The yield strength and tensile strength of industrial pure titanium at room temperature are close, with a large yield ratio and low elastic modulus. However, as the temperature increases, the strength decreases to about half of that at room temperature. Conversely, as the temperature decreases, the strength increases, but the plasticity decreases significantly. For high-purity industrial pure titanium, there is no low-temperature transition brittleness, and the impact toughness increases at low temperatures. Therefore, TA1 and TAD can be safely used at -196°C.
To improve certain properties of pure titanium, alloy elements are often added to pure titanium for strengthening, forming titanium alloys. The main alloy elements added include Al, Sn, V, Cr, Mo, Fe, Si, etc. The addition of alloy elements can improve the strength, heat resistance, and corrosion resistance of titanium alloys to a certain extent.
Titanium alloys are divided into deformed (processed) titanium alloys and cast titanium alloys based on the forming method, and into structural titanium alloys (working temperature below 400°C), heat-resistant titanium alloys (working temperature above 400°C), and corrosion-resistant titanium alloys based on usage characteristics.
(1) Titanium and titanium alloy grade designation method
The grade of titanium and titanium alloys is composed of the letter “T” + a letter representing the type of metal or alloy element structure (A, B, C) and a sequence number, with “ELI” indicating extra low interstitial. A represents α-type titanium and α-type titanium alloys, B represents β-type titanium alloys, and C represents α+β-type titanium alloys.
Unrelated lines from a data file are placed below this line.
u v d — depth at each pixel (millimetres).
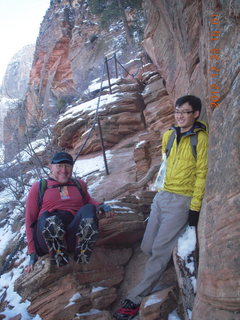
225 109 2678
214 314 2305
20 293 3764
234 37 2686
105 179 6957
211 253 2451
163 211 3268
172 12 5031
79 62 22484
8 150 7988
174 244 3189
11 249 5930
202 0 3301
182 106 3160
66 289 3498
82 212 3246
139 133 8547
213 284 2363
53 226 3117
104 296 3533
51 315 3414
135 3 18297
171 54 6602
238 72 2580
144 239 3420
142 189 5691
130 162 7379
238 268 2188
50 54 24750
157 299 3141
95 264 3670
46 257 3496
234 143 2424
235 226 2287
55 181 3518
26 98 26922
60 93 21000
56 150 8539
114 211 3842
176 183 3215
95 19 23266
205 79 3195
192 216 3051
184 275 2947
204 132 3154
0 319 3916
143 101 9250
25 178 8195
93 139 8555
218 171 2611
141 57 14070
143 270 3736
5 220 7453
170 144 3320
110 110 8805
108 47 20766
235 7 2600
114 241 3863
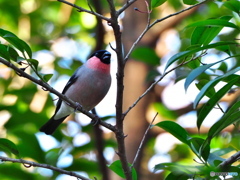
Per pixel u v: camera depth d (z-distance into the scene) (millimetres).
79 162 10570
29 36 15516
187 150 14117
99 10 10289
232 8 6551
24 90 12641
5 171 10453
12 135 11422
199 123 5988
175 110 13477
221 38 13164
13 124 11617
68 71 14812
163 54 14938
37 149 10367
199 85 7551
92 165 10602
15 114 11695
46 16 15820
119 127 6770
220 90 5809
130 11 13398
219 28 6805
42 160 10359
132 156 11945
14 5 15492
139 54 11555
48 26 15836
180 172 6312
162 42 15070
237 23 12641
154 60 11555
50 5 15750
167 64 5840
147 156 14328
Different structural states of various titanium and titanium alloys have different characteristics.
(2) Mechanical properties, main characteristics, and applications of commonly used titanium and titanium alloys
Table 11 shows the mechanical properties, main characteristics, and applications of commonly used titanium and titanium alloys.
Table 11 Mechanical properties, main characteristics, and applications of commonly used titanium and titanium alloys
Material name | Grade | Material state | Shear strength τ/MPa | Tensile strength σb/MPa | Elongation δ10(%) | Yield strength σs/MPa | Main characteristics and applications |
Titanium alloy | TA1 | Annealed | 360~480 | 450~600 | 25~30 | — One | Low density, high specific strength, good high and low temperature performance, excellent corrosion resistance, mainly used for manufacturing aerospace industry structural parts, such as bolts, rivets, sheet metal parts, etc. |
TA2 | 440~600 | 550~750 | 20~25 | — | |||
TB5 | 640~680 | 800~850 | 15 | — |
Note: The first two digits of the grade indicate the code for the type of titanium or titanium alloy structure, and the third digit indicates the sequence number of the titanium or titanium alloy.